Sunday, February 8, 2009

The Gullah Culture

This year for Black History Month we are celebrating "The Gullah Culture". Gullah, Geechee, or Gullah Geechee descibe African Americans who live in the Low Country region of South Carolina and Georgia. The Gullah are known for preserving more of their African linguistic and cultural heritage than any other African American community in the United States.

Our activities for the celebration include an art display by Jonathan Green. Green's art reflects the everyday life of the Gullah people. As a child Jonathan lived with his grandparents in SC where he learned the dialect and cultural heritage of the Gullah culture. I purchased a Jonathan Green calendar and mounted the calendar pages for this display. This was the cheapest way to obtain this artwork.

We have purchased a CD of Gallah music. This will be played throughout the month including the day of our third activity, "The Shrimp and Grits Tasting". We will be serving a small taste of Shrimp and Grits (about a 1/2 cup) for 50 cent per person during all our lunches.

Our students love tastings and while they are visiting the library for this activity we will share more information about the rich Gullah culture and show them our display of books that have Gullah characters, are about the Gullah region, or are by a Gulla author.

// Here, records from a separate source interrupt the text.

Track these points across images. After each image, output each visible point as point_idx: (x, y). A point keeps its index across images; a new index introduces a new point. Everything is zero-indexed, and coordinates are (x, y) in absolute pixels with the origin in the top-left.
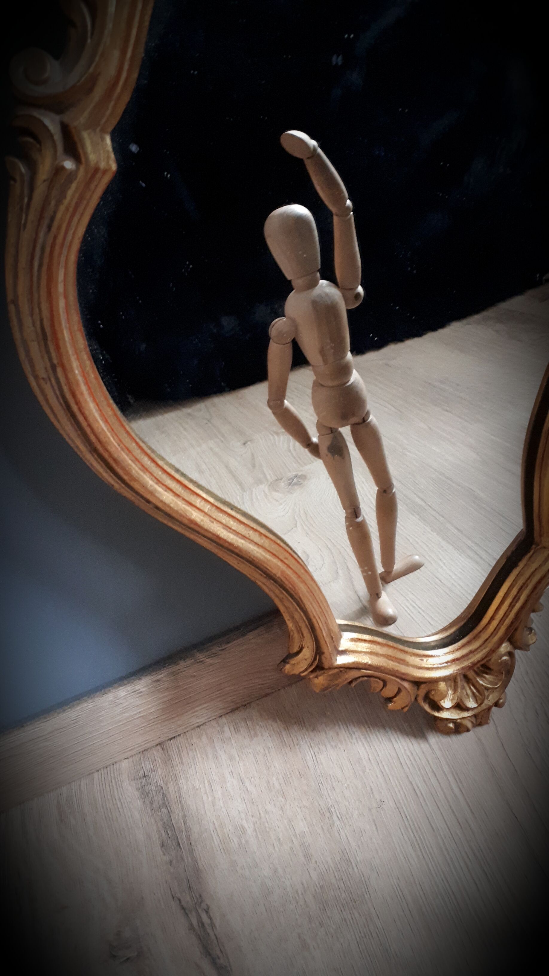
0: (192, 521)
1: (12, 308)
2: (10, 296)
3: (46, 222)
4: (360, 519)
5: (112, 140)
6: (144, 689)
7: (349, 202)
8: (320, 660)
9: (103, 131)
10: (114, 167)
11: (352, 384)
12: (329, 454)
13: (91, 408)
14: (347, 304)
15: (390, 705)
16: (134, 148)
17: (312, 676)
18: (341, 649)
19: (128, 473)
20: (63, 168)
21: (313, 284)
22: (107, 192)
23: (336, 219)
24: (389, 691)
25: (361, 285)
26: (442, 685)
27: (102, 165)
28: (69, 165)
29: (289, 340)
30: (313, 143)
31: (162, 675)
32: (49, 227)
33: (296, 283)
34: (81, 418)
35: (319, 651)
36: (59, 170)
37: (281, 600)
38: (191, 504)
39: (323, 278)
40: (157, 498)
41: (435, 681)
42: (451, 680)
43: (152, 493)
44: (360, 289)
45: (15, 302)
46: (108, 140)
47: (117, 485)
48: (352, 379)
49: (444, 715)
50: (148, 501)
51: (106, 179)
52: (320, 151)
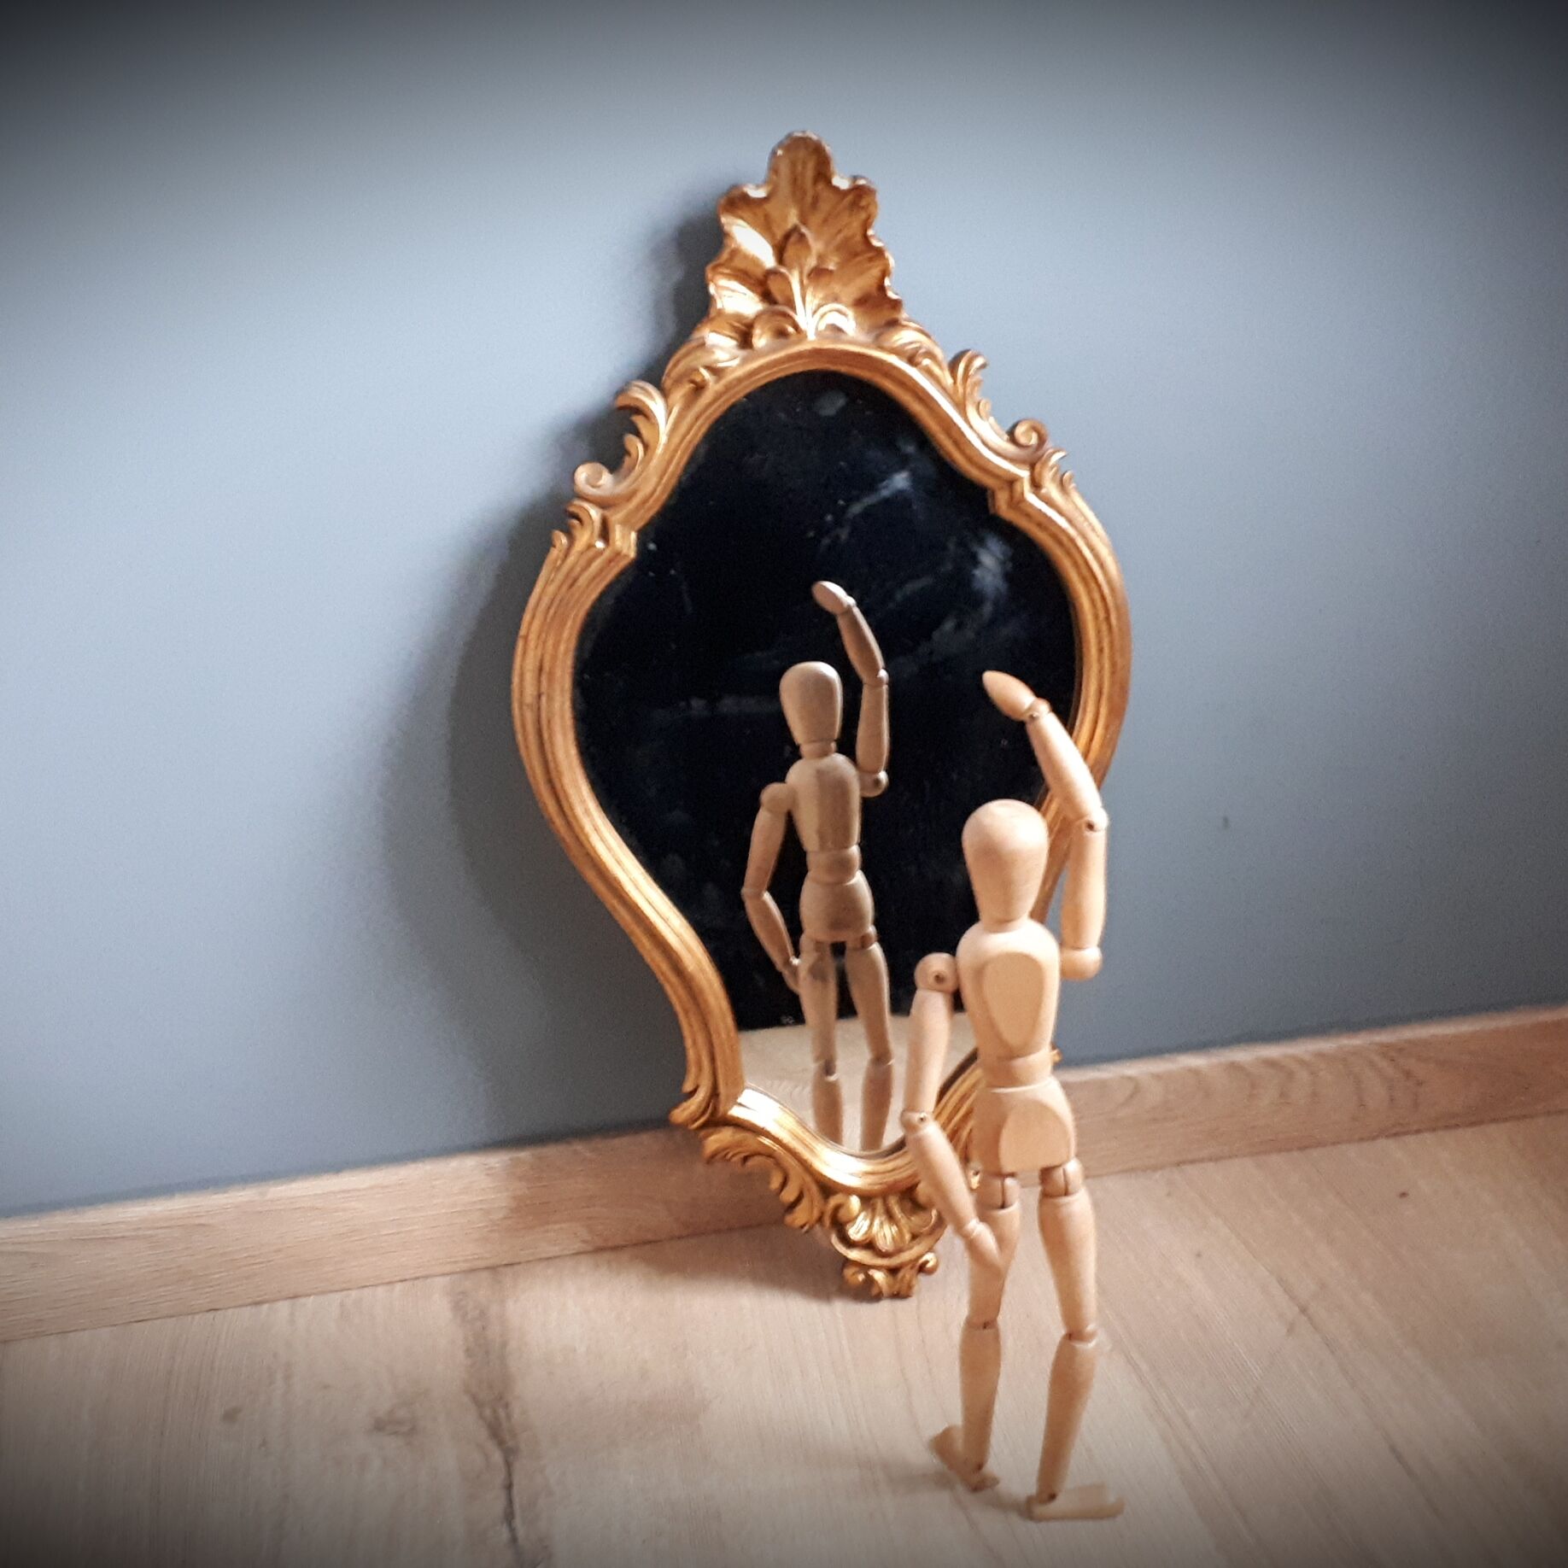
0: (616, 879)
1: (520, 644)
2: (523, 632)
3: (570, 581)
4: (832, 1078)
5: (638, 538)
6: (497, 1165)
7: (883, 674)
8: (715, 1109)
9: (632, 528)
10: (632, 554)
11: (852, 885)
12: (809, 979)
13: (559, 739)
14: (863, 788)
15: (789, 1219)
16: (652, 546)
17: (702, 1133)
18: (739, 1100)
19: (572, 809)
20: (594, 546)
21: (825, 753)
22: (622, 573)
23: (866, 691)
24: (789, 1195)
25: (887, 771)
26: (855, 1202)
27: (625, 551)
28: (600, 545)
29: (785, 810)
30: (850, 601)
31: (525, 1155)
32: (572, 585)
33: (805, 749)
34: (547, 746)
35: (714, 1093)
36: (590, 546)
37: (686, 1012)
38: (619, 862)
39: (840, 750)
40: (589, 842)
41: (849, 1191)
42: (867, 1199)
43: (587, 836)
44: (883, 776)
45: (526, 638)
46: (633, 536)
47: (559, 822)
48: (853, 882)
49: (854, 1254)
50: (581, 845)
51: (623, 563)
52: (856, 611)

  1. This is GREAT. I have a student in my school (we are close to Myrtle Beach, SC)who was raised in the Gullah area, and he carries a strong "accent" if you want to call it that. He is extremely self conscious about it, so speaks out VERY LITTLE. Recently his 8th grade social studies teacher was showing a video clip of Geechie's using the Gullah vernacular. This students was laughing hysterically at the jokes and innuendos that were occurring during the clip--and none of the rest of te class could follow b/c they did not and could not understand. The student felt like the smartest student in the class for the day as he tried to share what was so funny in the video.

    I learned that these students form this area who relocate to even other parts of SC have a very hard time acclimating to different areas of our state of SC. It truly is like speaking a foreign language.

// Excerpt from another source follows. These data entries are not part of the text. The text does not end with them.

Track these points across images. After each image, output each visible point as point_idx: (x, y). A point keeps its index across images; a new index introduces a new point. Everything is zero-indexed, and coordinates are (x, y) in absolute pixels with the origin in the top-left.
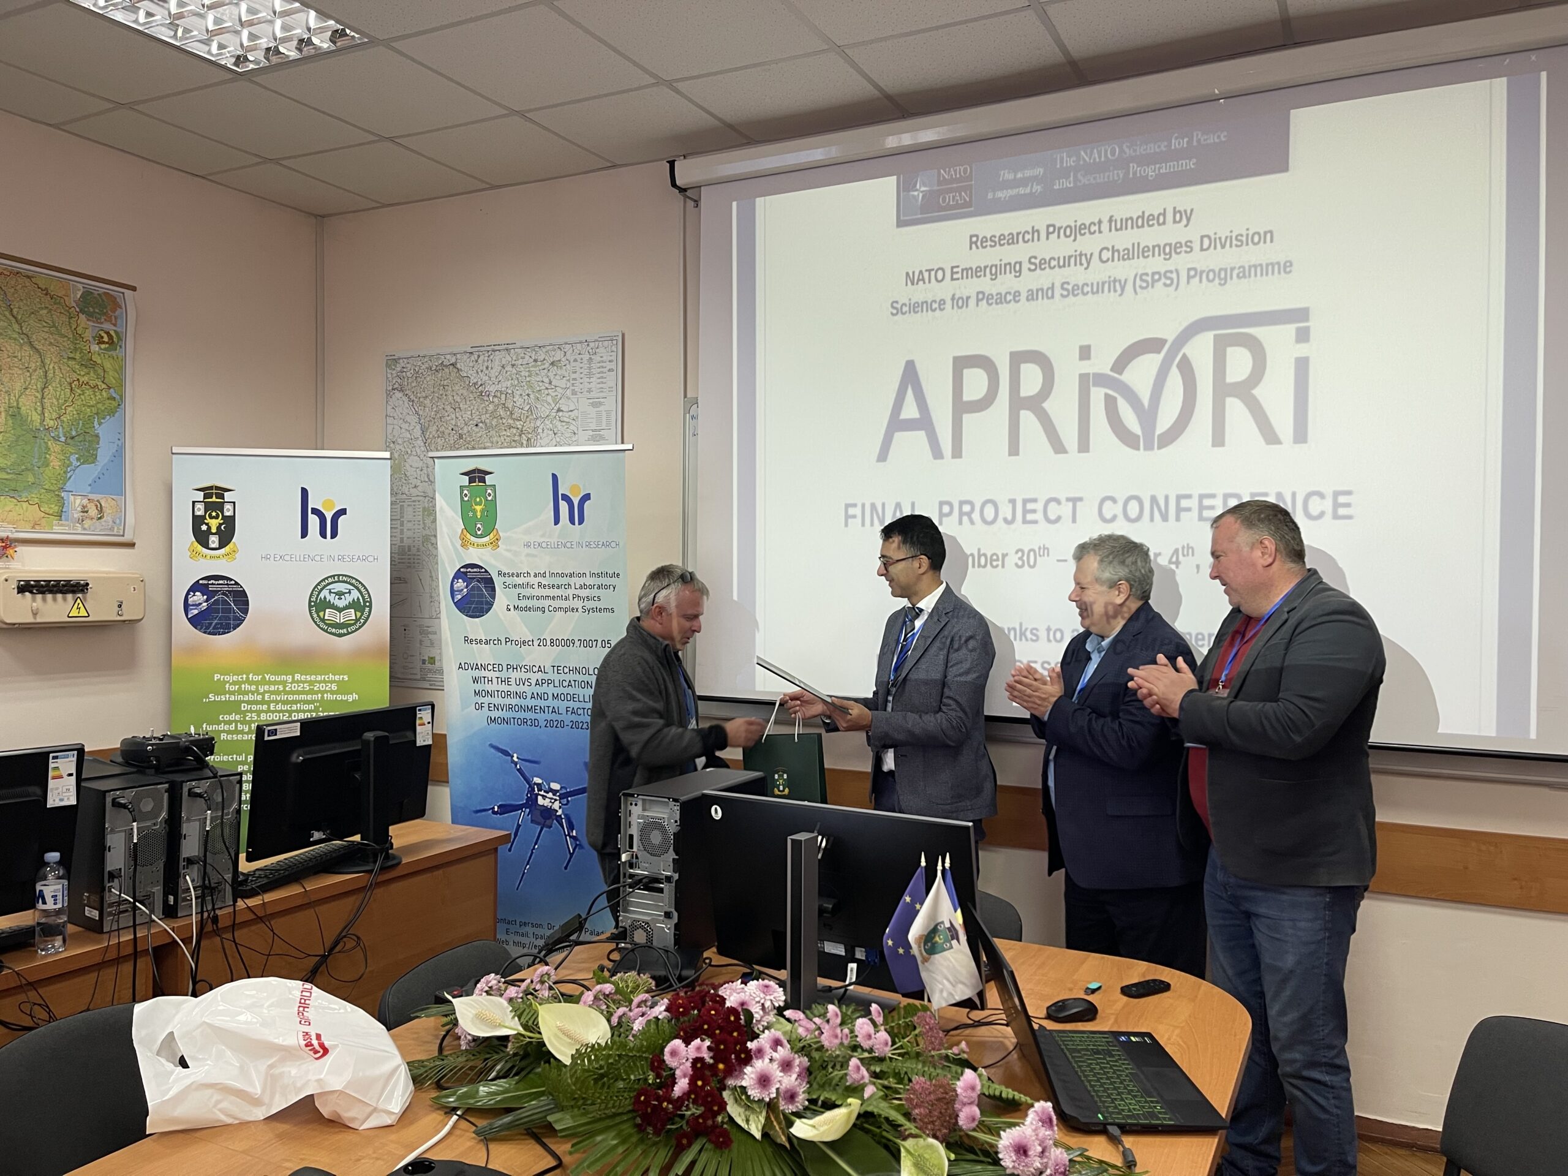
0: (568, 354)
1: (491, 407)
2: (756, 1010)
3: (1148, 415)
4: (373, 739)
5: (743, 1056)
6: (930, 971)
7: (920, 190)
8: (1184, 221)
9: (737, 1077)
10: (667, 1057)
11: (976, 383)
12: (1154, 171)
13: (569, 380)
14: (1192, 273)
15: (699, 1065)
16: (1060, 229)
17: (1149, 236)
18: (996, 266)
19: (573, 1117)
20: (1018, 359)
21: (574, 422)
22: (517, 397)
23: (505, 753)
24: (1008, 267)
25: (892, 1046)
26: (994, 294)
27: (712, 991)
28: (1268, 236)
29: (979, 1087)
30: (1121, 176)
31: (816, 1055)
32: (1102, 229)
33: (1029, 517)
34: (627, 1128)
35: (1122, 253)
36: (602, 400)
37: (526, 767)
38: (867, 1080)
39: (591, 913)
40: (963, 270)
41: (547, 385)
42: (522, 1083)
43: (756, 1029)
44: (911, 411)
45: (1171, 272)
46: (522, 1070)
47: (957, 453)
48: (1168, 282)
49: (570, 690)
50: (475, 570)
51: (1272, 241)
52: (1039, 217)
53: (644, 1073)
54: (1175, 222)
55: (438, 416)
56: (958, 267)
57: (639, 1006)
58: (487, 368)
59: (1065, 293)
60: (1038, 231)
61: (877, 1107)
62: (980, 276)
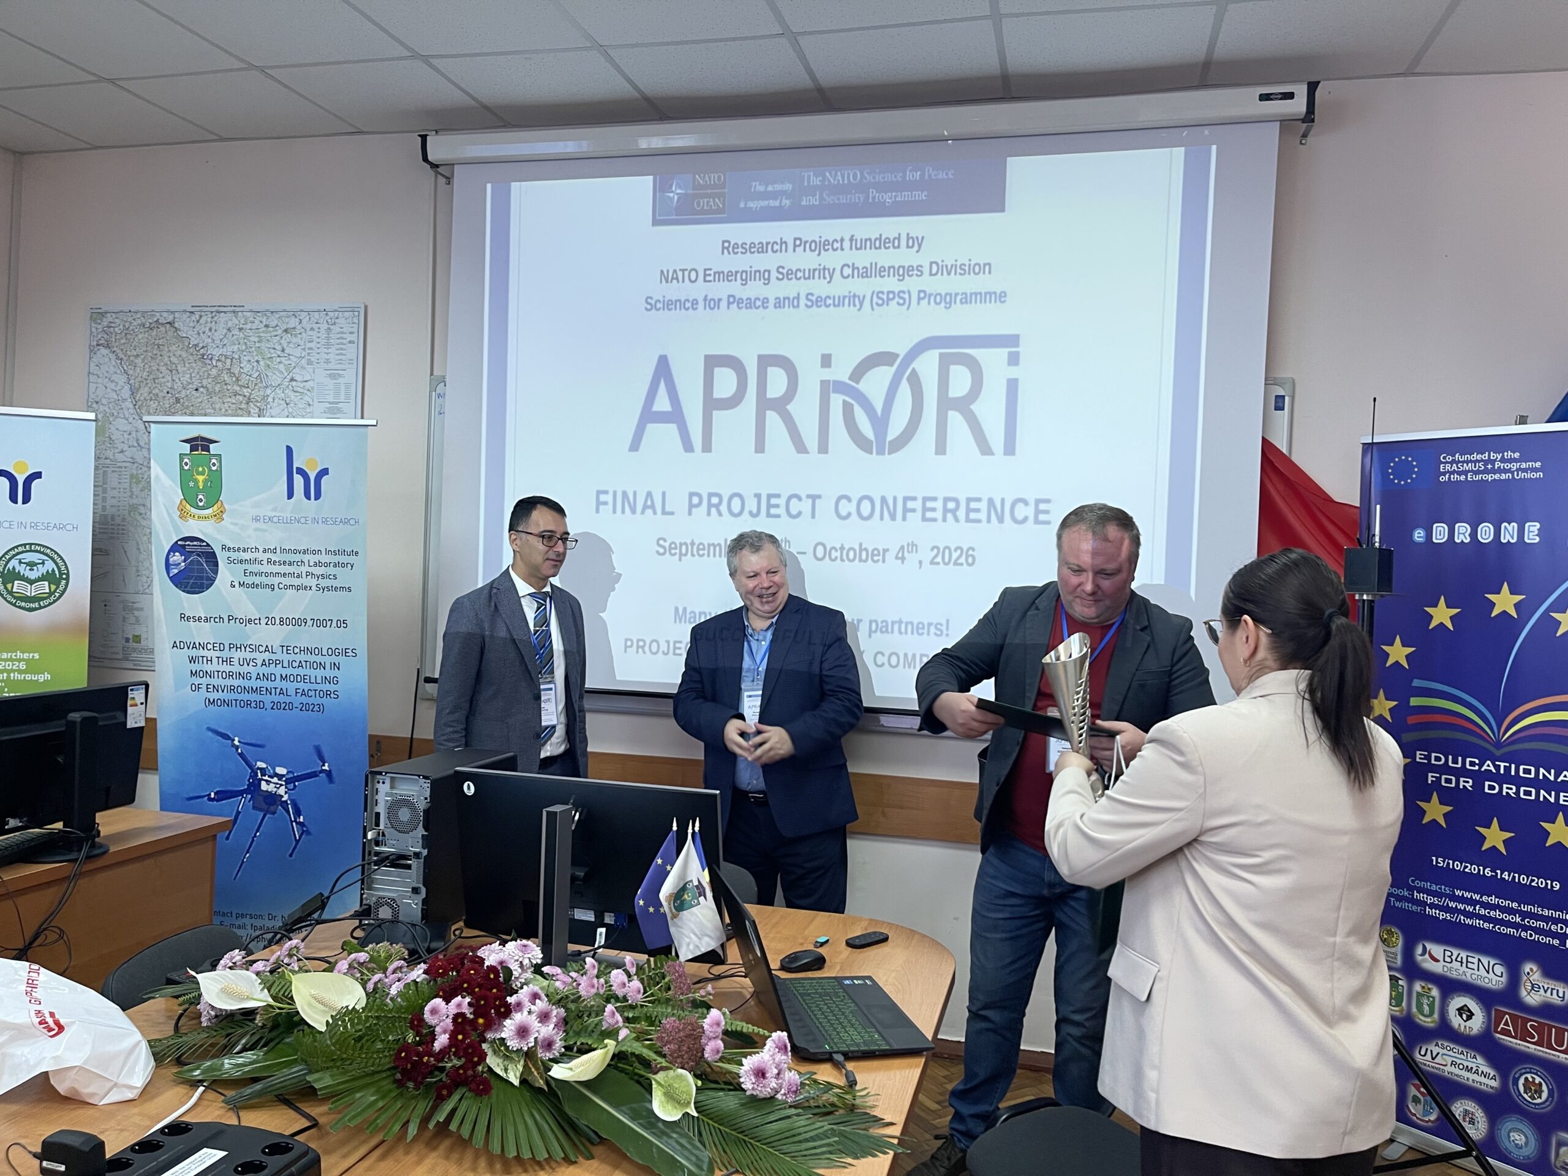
0: (304, 321)
1: (214, 372)
2: (515, 967)
3: (880, 423)
4: (79, 720)
5: (502, 1010)
6: (679, 927)
7: (675, 193)
8: (916, 247)
9: (496, 1031)
10: (427, 1016)
11: (725, 383)
12: (891, 198)
13: (304, 349)
14: (922, 295)
15: (460, 1020)
16: (806, 242)
17: (886, 258)
18: (746, 272)
19: (332, 1076)
20: (766, 362)
21: (309, 393)
22: (245, 363)
23: (225, 736)
24: (758, 274)
25: (644, 994)
26: (744, 299)
27: (471, 954)
28: (987, 268)
29: (723, 1023)
30: (862, 199)
31: (572, 1006)
32: (844, 247)
33: (773, 511)
34: (387, 1085)
35: (861, 271)
36: (341, 372)
37: (249, 751)
38: (621, 1024)
39: (335, 891)
40: (715, 273)
41: (279, 353)
42: (270, 1054)
43: (514, 986)
44: (662, 404)
45: (904, 292)
46: (271, 1040)
47: (707, 447)
48: (901, 301)
49: (301, 671)
50: (195, 543)
51: (990, 273)
52: (789, 229)
53: (403, 1033)
54: (908, 247)
55: (151, 377)
56: (710, 269)
57: (394, 972)
58: (210, 330)
59: (809, 303)
60: (786, 243)
61: (630, 1047)
62: (731, 280)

  2. Thank you for sharing. I'll pass along the activity to our Black History Month committee. Gullah history/fact would make a great segment on our fact of the day program.

    In case you didn't know, has Gullah Net ( which includes: Gullah tales, history, music, and other resources. It is targeting younger grades, but I think high school kids would still find it fun and interesting.

  3. Thank you both for your comments! I am glad ya'll found our Gullah activity interesting--we try to expose our students to different cultures through activities such as this!